In the cupboard under the sink you have the remove the bottom shelf. There are two copper pipes that are connected to the cold (blue) and warm (red) hose that go to the tap. Disconnect the blue hose from the copper pipe and drain the calorifier in a shallow beaks until it is empty.
This is part of my preparation for the winter.
Mike Baldwin
2023-07-05T20:48:10Z
Thank you Dirk. I have some news. I realised that I could remove just the valve without removing the whole unit including the temperature probe and drain tap. This was quite easy using a 27mm spanner. When I removed it, the calorifer drained slowly via the drain tap hose into my bilge which I collected in a bottle. I descaled the valve and then refitted it. But it still did not solve the problem. I now think that my pump is pressurising the calorifer too much and the PRV is then opening as it should. I have read that sometimes the pressure sensor on the pump goes faulty.

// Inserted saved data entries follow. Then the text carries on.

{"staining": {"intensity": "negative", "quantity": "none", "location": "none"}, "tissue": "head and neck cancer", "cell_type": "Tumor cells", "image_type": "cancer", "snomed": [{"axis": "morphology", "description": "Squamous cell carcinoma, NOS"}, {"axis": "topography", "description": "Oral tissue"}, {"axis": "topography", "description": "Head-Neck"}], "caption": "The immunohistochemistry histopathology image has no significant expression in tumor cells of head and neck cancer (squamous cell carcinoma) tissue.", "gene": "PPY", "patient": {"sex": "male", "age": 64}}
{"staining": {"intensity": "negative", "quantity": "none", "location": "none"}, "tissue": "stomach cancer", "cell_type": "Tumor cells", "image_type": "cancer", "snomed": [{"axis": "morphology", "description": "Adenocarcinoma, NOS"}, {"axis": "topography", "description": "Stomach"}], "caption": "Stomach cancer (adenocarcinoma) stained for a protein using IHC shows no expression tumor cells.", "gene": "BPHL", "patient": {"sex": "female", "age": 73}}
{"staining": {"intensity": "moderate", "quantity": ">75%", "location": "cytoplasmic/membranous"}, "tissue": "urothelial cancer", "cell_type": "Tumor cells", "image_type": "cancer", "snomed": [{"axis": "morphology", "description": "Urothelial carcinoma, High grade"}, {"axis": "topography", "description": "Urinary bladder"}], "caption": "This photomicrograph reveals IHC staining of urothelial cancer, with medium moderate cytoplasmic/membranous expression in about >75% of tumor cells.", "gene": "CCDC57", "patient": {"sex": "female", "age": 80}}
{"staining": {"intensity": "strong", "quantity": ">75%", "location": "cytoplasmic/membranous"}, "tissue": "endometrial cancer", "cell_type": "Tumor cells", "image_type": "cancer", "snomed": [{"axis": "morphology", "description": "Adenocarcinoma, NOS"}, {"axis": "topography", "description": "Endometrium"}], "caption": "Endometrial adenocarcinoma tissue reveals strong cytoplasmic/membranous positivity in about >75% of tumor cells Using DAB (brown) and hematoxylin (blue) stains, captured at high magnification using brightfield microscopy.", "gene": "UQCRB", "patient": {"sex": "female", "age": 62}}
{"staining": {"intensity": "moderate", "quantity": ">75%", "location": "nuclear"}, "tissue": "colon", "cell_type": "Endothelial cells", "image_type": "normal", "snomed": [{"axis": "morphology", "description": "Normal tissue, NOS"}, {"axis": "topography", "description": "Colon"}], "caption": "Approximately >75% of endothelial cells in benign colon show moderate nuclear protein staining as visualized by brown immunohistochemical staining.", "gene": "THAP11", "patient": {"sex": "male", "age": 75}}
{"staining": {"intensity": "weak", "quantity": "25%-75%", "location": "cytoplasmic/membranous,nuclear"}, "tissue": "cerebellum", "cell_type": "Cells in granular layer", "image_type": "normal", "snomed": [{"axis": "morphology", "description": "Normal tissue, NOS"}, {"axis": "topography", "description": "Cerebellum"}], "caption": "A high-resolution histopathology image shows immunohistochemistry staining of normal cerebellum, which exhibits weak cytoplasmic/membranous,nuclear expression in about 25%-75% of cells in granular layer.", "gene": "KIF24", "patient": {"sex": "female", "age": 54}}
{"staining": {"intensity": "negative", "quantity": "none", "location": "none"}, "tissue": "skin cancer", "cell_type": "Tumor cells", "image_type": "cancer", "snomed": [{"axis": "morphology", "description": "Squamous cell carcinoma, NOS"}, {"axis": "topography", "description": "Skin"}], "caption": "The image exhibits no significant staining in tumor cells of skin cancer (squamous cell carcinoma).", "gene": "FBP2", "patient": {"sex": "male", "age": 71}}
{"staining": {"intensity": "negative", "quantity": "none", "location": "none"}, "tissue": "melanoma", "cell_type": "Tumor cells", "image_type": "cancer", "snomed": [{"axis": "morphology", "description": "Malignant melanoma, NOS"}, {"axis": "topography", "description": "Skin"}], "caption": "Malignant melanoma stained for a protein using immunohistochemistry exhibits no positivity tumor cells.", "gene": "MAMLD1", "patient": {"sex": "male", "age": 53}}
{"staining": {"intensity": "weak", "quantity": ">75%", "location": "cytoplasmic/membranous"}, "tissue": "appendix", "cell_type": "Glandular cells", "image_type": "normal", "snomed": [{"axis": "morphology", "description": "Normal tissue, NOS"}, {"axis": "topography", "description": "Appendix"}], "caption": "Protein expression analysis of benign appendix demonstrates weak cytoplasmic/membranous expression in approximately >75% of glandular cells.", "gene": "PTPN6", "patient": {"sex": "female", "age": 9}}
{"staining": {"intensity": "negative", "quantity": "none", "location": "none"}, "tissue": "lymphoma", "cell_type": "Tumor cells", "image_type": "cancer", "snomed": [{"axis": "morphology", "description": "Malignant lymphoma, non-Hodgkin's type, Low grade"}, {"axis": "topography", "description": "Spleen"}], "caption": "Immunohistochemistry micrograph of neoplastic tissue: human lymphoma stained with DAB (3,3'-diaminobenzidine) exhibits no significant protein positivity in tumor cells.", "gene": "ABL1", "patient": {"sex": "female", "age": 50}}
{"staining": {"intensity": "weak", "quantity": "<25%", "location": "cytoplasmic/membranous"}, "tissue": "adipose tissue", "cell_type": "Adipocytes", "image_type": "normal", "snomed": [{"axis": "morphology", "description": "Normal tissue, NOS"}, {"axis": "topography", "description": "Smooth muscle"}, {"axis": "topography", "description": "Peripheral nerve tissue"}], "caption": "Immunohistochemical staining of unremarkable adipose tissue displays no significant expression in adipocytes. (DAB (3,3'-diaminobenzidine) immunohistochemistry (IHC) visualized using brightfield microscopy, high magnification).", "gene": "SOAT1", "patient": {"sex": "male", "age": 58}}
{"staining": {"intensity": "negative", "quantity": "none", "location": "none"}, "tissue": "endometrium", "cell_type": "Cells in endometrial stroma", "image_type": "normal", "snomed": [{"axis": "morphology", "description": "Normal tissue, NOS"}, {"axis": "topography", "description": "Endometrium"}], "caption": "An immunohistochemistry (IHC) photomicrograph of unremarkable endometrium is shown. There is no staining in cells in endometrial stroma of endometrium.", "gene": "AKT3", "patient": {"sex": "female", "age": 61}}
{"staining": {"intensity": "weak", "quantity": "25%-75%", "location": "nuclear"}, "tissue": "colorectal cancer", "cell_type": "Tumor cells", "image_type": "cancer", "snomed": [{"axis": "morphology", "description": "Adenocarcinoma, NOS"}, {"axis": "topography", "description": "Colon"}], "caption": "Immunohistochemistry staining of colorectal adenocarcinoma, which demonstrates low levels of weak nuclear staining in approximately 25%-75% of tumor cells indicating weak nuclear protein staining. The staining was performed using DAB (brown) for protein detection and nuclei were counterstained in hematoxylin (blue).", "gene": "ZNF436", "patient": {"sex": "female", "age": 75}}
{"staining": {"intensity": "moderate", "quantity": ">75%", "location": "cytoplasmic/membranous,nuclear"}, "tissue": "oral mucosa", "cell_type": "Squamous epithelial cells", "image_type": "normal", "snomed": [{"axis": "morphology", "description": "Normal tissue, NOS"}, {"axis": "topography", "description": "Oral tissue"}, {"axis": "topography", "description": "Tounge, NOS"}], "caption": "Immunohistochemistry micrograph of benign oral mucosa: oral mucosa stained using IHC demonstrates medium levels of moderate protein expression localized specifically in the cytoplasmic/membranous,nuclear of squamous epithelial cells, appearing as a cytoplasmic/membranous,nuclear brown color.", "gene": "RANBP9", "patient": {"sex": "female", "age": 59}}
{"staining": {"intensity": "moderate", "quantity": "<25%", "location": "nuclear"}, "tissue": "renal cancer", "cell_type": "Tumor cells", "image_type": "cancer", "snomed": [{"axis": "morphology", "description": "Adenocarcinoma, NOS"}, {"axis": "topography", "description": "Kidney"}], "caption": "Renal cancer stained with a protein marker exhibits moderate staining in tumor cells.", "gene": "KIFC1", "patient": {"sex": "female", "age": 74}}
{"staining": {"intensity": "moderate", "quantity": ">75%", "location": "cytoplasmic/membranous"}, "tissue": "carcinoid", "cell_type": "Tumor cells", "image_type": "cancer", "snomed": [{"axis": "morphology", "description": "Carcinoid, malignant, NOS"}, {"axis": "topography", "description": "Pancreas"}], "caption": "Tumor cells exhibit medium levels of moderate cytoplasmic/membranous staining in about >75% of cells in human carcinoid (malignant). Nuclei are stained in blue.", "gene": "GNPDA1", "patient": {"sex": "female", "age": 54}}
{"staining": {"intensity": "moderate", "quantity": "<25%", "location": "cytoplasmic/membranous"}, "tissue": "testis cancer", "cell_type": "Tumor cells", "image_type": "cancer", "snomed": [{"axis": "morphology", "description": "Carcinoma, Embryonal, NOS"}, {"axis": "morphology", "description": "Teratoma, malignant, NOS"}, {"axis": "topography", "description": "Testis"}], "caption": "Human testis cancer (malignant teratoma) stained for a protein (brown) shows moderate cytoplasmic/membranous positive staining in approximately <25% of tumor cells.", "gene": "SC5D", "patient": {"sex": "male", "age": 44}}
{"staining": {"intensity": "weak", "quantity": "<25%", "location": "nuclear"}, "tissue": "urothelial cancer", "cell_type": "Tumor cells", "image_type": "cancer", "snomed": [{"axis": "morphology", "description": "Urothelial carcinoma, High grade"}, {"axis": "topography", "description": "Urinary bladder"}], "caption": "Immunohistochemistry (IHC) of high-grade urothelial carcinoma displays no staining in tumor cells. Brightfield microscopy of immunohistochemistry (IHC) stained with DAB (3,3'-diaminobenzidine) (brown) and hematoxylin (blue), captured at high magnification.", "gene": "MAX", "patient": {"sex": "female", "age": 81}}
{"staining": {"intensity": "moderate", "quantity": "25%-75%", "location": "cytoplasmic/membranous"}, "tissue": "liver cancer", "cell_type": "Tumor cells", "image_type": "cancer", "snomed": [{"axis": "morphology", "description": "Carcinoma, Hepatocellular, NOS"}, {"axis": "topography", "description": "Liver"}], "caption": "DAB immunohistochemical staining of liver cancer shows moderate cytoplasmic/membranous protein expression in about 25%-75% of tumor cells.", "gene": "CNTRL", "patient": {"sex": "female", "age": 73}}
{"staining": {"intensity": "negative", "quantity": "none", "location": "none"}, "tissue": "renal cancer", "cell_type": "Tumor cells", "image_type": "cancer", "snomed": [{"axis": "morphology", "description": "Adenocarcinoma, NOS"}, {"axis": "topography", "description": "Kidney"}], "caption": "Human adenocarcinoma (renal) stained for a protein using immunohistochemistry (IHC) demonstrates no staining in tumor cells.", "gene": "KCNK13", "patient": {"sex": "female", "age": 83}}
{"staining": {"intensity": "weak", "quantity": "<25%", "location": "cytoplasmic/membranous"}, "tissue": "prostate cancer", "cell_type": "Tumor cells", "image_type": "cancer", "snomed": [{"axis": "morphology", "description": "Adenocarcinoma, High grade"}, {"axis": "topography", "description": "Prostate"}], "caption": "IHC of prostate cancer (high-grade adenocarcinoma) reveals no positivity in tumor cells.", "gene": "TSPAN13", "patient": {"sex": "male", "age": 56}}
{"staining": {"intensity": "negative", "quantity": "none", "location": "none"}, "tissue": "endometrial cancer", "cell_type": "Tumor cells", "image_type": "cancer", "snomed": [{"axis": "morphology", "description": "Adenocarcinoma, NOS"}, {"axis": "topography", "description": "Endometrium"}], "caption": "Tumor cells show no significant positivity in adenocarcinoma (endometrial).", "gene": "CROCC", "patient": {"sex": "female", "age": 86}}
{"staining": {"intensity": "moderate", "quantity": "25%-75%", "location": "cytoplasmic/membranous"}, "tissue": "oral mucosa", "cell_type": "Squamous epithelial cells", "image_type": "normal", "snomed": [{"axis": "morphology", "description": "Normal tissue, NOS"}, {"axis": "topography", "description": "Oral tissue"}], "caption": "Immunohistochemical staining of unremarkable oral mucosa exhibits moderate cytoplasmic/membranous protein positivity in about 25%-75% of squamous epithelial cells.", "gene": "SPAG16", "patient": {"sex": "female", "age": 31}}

So my plan is now to replace the freshwater pump. However, I don't understand Peter's suggestion to have a Whale flow switch. Is this something to do with the pump pressure? Can anyone shed light on this?
DirkB
2023-07-06T05:08:11Z
Most FW pumps in boats and RV’s do have a pressure switch at the bottom. This switch cuts-off the power to the pump when the pressure exceeds a certain value. In many cases the closing pressure can be varied by a screw at the bottom of the switch. I know this from the FW pump in my previous boat.
If the pressure switch is not working properly, but the pump itself is fine, adding an additional switch may be cheaper than replacing the whole pump. Of course this extra switch needs some available space under the wash basin in the heads.
My advice would be to first remove and inspect the FW pump and check the switch. These pumps can be open fairly easy to inspect and replace solely the switch. I’ve done it successfully in my previous boat.
In Surprise the FW pump is a Flojet pump. The switch off pressure is 1.3 bar according to the label. In this Youtube channel you can see how to replace only the pump switch:



In case of a complete pump replacement many other pumps can be fitted as they are very much alike, just match the max flow rate and closing pressure.
Mike Baldwin
2023-07-19T21:07:13Z
Well, I have fixed the problem. The pressure switch on the Flojet water pump was faulty, and it was over pressuring the system. I decided to change the whole pump as it was 20 years old. I bought a Jabsco Par-Max 3 pump that has a maximum pressure of 1.7 bar.
Many thanks to all who contributed. It has been an interesting experience and at least I got to investigate my calorifer and the PRV - which was doing the job it was supposed to!